Exercise prompt:
Transcribe, word for word and without additions, each line below from the one containing "Le domaine de la santé et des soins" through the one containing "Des formations spécifiques sur", both ends included.

Entries taken from a collection
________________

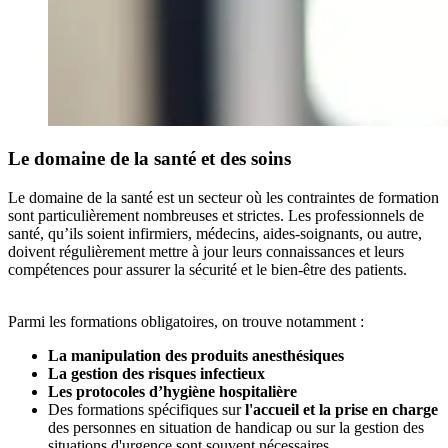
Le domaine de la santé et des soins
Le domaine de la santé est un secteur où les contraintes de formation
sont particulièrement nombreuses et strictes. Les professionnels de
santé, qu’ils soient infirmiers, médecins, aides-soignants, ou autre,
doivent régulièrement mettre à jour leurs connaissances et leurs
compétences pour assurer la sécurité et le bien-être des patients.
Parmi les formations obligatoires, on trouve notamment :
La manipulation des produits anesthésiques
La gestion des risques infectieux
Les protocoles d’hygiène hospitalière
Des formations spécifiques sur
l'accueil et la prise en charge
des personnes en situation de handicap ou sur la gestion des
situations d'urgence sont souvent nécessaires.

________________

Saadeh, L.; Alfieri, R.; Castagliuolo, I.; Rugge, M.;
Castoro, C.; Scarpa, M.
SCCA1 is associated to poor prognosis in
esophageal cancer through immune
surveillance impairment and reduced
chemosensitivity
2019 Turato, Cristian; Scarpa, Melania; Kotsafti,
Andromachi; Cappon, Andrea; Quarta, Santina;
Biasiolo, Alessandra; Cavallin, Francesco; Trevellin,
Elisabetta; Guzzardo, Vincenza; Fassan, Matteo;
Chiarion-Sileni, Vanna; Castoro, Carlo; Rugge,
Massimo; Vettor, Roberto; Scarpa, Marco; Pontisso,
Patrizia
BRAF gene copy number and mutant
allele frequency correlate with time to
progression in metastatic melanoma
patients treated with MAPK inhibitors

________________

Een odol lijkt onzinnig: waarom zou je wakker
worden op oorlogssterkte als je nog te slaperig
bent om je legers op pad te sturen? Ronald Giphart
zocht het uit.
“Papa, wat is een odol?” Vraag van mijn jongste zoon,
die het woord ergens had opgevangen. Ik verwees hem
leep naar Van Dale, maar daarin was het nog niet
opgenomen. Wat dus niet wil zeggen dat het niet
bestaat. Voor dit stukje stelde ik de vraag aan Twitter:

________________

Solved problem:
Le domaine de la santé et des soins
Le domaine de la santé est un secteur où les contraintes de formation
sont particulièrement nombreuses et strictes. Les professionnels de
santé, qu’ils soient infirmiers, médecins, aides-soignants, ou autre,
doivent régulièrement mettre à jour leurs connaissances et leurs
compétences pour assurer la sécurité et le bien-être des patients.
Parmi les formations obligatoires, on trouve notamment :
La manipulation des produits anesthésiques
La gestion des risques infectieux
Les protocoles d’hygiène hospitalière
Des formations spécifiques sur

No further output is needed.